No segundo dia do ano de 1992, Cristina levou eu e Mariana para a Padaria, na esquina da nossa casa nova. Na volta, vimos de relance mamãe e papai no carro.
- Pra onde mamãe tá indo?
- Mamãe tá indo buscar seu irmãozinho, Clarice.
Dito e feito.

Renato chegou lá em casa no dia seguinte. Mamãe entrou em casa com aquele bolinho de pano nos braços e chamou a gente pra sentar no sofá. Eu ficava olhando aquela coisinha gorda e pensava que não era muito diferente de uma boneca. Mas essa boneca chorava e se mexia. Meu sonho de consumo!
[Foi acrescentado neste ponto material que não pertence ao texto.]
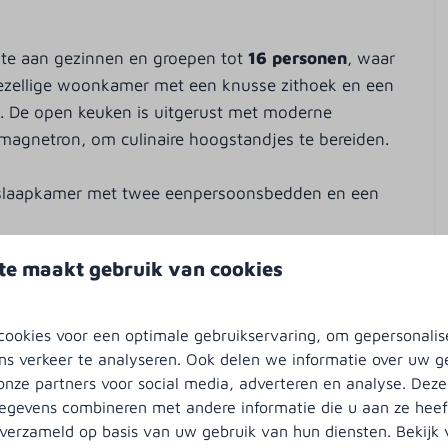
mte aan gezinnen en groepen tot
16 personen
, waar
zellige woonkamer met een knusse zithoek en een
n. De open keuken is uitgerust met moderne
agnetron, om culinaire hoogstandjes te bereiden.
 slaapkamer met twee eenpersoonsbedden en een
compleet met een privé binnenzwembad, sauna en een
te maakt gebruik van cookies
n ontspanning.
Huishouden
arvan één slaapkamer met vier eenpersoonsbedden,
ookies voor een optimale gebruikservaring, om gepersonalis
Wasmachine
en en drie slaapkamers met tweepersoonsbedden.
ns verkeer te analyseren. Ook delen we informatie over uw g
verdekt
Droger
amer met ligbad en toilet, een apart toilet en twee
onze partners voor social media, adverteren en analyse. Deze
 Zonnescherm
Droogrek
gevens combineren met andere informatie die u aan ze heeft
Stofzuiger
verzameld op basis van uw gebruik van hun diensten. Bekijk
Hoje, olhando as fotos nos álbuns, eu vejo que Renato me encantou muito mais do que Mariana. Eu, de toda a altura dos meus 5 anos, me debruçava no berço e ficava rezando para ele acordar e brincar. Quando mamãe ia dar banho nele, eu me pendurava na banheira e ficava ajudando (o que, nesse caso, se resumia a ficar respingando agua em cima do bebê). E quando ele ia comer, eu queria estar perto. Bem perto.

Além disso, a vida no apartamento novo era cheia de pequenas singularidades. Uns meses antes, mamãe me trouxe de noite, semi-adormecida, e me colocou na minha cama nova pela primeira vez. Quando acordei, tinha novos 150 metros quadrados para explorar. Uma aventura encantadora! Em poucas horas eu já tinha me escondido nos armários, escalado as portas, caído dos sofás, invadido a despensa e tentado, sem sucesso, ver o mar da varanda. Essa última atitude teve suas consequências: papai instalou grades nas janelas da casa e na porta da varanda.

Passarinho que ainda não voa, fica preso na gaiola.




E os anos? Os anos foram passando..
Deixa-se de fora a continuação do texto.